A company always tries to increase the number of customers which are already their shareholders. Increasing the number of investomers for a company have several advantages; not only it increases the brand loyalty among customers but also help the companies in building strong product relationships thus reducing customer attrition. Companies often target investomers directly so that they can take full advantage of their loyalty. Investomers tend to be more engaged and because of their attachment to the brand it leads to better networking and sales opportunities for companies. Investomers generally have a sense of pride in ownership and they tend to talk to people about the brand which in turn open a lot of doors for the company.

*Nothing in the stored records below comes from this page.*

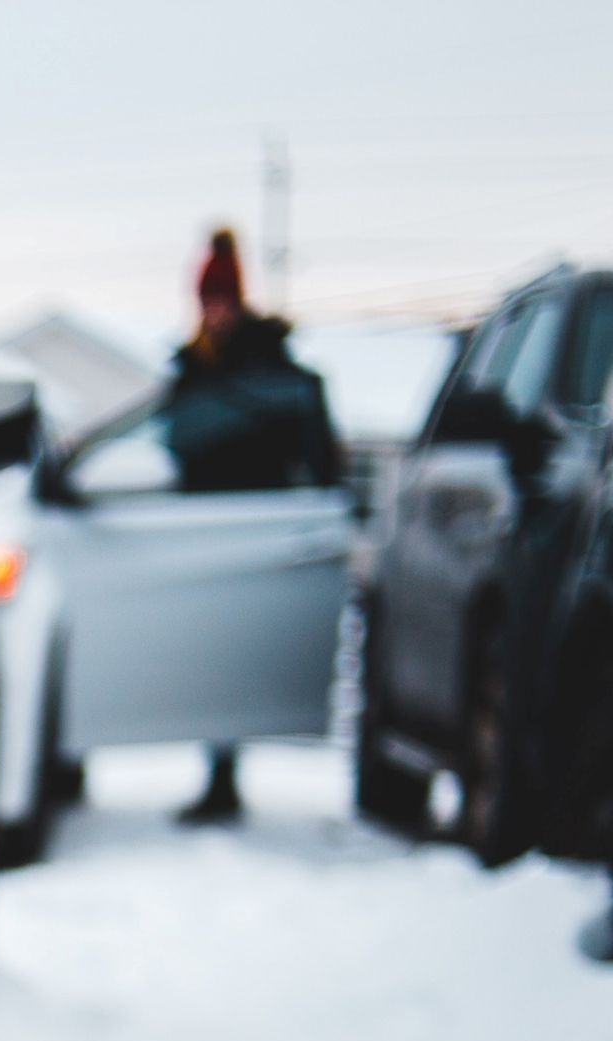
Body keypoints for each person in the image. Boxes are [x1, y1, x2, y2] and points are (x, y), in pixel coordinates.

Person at [161, 228, 344, 825]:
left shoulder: (270, 369)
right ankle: (218, 770)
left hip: (258, 525)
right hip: (200, 529)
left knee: (240, 653)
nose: (214, 313)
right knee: (206, 657)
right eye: (206, 302)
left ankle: (226, 773)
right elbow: (174, 444)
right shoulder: (189, 371)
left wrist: (316, 498)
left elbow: (315, 447)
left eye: (222, 301)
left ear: (238, 300)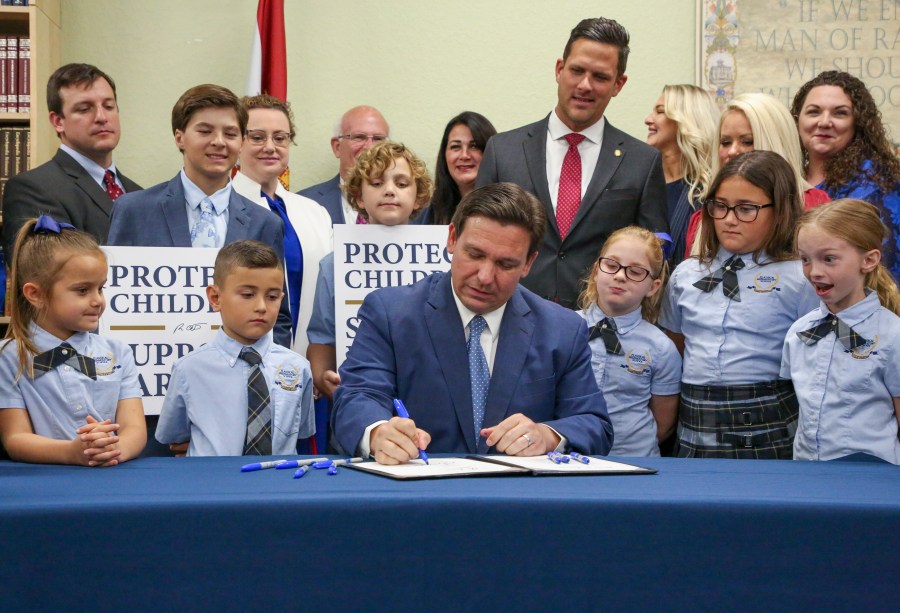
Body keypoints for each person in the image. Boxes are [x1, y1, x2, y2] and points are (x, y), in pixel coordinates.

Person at [333, 182, 613, 464]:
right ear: (452, 238)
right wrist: (379, 432)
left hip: (521, 499)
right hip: (419, 496)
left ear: (529, 263)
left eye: (505, 264)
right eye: (475, 255)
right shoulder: (391, 313)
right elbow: (356, 399)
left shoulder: (561, 329)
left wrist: (548, 435)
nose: (485, 276)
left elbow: (594, 423)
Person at [476, 17, 667, 309]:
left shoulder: (643, 162)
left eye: (600, 77)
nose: (585, 85)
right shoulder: (503, 150)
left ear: (619, 84)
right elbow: (478, 237)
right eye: (577, 70)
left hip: (599, 331)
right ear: (559, 70)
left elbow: (654, 255)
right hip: (510, 317)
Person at [105, 84, 291, 347]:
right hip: (153, 373)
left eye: (230, 133)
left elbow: (278, 316)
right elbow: (113, 305)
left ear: (241, 142)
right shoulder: (134, 211)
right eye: (205, 131)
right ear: (180, 137)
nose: (218, 141)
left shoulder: (266, 223)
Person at [659, 151, 818, 459]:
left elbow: (812, 361)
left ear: (780, 210)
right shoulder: (686, 274)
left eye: (747, 209)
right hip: (696, 422)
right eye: (720, 206)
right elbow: (674, 348)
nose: (730, 220)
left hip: (769, 421)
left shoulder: (799, 277)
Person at [0, 216, 146, 465]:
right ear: (35, 294)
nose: (97, 300)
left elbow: (135, 429)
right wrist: (71, 452)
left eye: (101, 288)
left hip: (112, 473)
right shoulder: (10, 356)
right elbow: (15, 438)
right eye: (82, 290)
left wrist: (111, 450)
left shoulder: (118, 352)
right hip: (47, 483)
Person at [155, 240, 314, 456]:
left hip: (279, 484)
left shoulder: (298, 368)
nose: (261, 307)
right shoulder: (189, 370)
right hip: (212, 485)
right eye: (248, 295)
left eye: (272, 296)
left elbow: (301, 433)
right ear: (215, 297)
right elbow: (174, 438)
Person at [306, 141, 432, 402]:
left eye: (401, 183)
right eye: (376, 183)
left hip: (429, 396)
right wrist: (322, 375)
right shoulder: (334, 264)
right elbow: (322, 338)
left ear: (418, 196)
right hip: (359, 395)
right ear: (359, 197)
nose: (389, 190)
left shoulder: (445, 261)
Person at [782, 199, 900, 464]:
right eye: (805, 260)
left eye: (829, 259)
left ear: (868, 260)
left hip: (872, 476)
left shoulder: (893, 335)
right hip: (808, 471)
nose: (814, 272)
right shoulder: (799, 332)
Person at [1, 63, 141, 261]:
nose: (101, 117)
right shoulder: (32, 189)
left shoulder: (139, 194)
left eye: (109, 106)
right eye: (84, 109)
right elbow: (45, 272)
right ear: (58, 121)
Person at [232, 94, 333, 356]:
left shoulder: (315, 212)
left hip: (312, 360)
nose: (270, 146)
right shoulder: (222, 209)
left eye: (280, 138)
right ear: (237, 143)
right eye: (257, 137)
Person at [577, 226, 681, 456]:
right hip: (571, 458)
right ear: (596, 270)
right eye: (612, 265)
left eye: (635, 272)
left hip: (635, 461)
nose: (620, 276)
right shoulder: (564, 328)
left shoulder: (661, 347)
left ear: (653, 287)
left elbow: (664, 424)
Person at [685, 92, 831, 256]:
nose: (732, 151)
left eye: (747, 141)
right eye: (725, 142)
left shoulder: (813, 206)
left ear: (775, 143)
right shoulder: (703, 219)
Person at [791, 71, 900, 280]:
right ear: (797, 120)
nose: (824, 122)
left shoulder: (877, 182)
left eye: (839, 113)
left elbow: (886, 268)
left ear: (857, 123)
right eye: (813, 112)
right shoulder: (788, 174)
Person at [643, 84, 719, 266]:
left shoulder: (710, 192)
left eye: (660, 112)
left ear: (685, 121)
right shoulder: (642, 182)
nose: (647, 120)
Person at [298, 105, 390, 225]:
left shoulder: (415, 208)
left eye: (378, 139)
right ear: (337, 147)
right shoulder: (304, 203)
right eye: (359, 137)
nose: (369, 147)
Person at [420, 111, 497, 225]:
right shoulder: (426, 213)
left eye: (474, 146)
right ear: (444, 155)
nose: (464, 155)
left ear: (491, 151)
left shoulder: (511, 210)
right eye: (456, 147)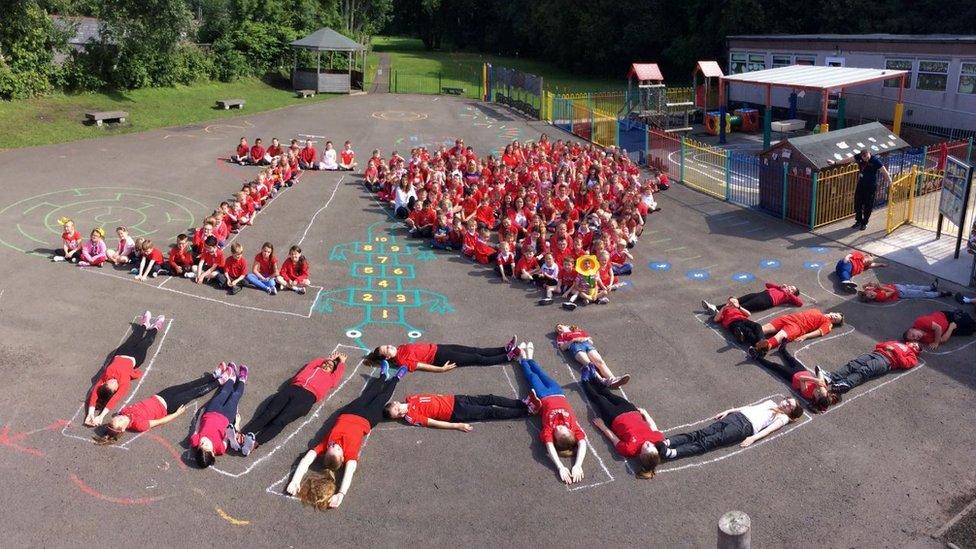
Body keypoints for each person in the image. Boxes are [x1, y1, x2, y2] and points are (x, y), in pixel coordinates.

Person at [285, 367, 407, 509]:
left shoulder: (324, 444)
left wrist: (295, 481)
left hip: (350, 412)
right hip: (368, 419)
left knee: (368, 394)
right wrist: (341, 494)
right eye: (336, 449)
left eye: (331, 447)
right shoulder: (350, 454)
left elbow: (306, 461)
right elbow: (348, 473)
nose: (334, 445)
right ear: (343, 458)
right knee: (382, 398)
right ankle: (396, 378)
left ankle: (382, 376)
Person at [92, 363, 234, 445]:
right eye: (121, 420)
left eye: (117, 417)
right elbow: (159, 421)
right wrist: (176, 414)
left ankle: (213, 375)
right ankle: (219, 382)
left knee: (187, 385)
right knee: (194, 393)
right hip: (170, 406)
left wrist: (100, 418)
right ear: (123, 429)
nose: (121, 417)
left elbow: (118, 414)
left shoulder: (123, 412)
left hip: (160, 396)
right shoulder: (139, 425)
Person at [238, 354, 346, 456]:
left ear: (332, 371)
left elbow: (338, 373)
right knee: (269, 412)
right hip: (293, 388)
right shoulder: (312, 368)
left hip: (307, 397)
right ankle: (243, 434)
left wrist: (341, 362)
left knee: (280, 420)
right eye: (325, 363)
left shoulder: (331, 379)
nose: (326, 365)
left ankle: (255, 443)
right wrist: (328, 358)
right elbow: (315, 362)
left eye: (330, 366)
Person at [516, 343, 587, 485]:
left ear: (555, 437)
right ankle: (530, 358)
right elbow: (583, 444)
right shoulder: (574, 428)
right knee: (541, 373)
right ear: (571, 431)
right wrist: (578, 464)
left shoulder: (548, 430)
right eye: (564, 430)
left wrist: (560, 466)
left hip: (543, 395)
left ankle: (522, 359)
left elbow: (550, 448)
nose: (560, 428)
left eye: (558, 432)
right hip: (558, 393)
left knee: (532, 376)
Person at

Investomers not only help in providing sales bumps to the brand but are also very useful in gaining feedback for the brand. Investomers bring industry specific insights for the products which are extremely helpful in fulfilling the business needs. Also, investomers use the products regularly so their feedbacks are mostly honest. Investomer needs to be handled with care or they can be major headache for the company because of their direct relationship and stake in the company. Companies also need to be careful in letting the investomers to know or get involved more than required. Sometimes an investomer even influences a company to explore new market places and try new applications for its products. However it is found that investomers are more responsive when the company and its share price is doing well in the market. Therefore, keeping the investomers informed about the company’s share performance when the company is doing well proves to of great value to the company.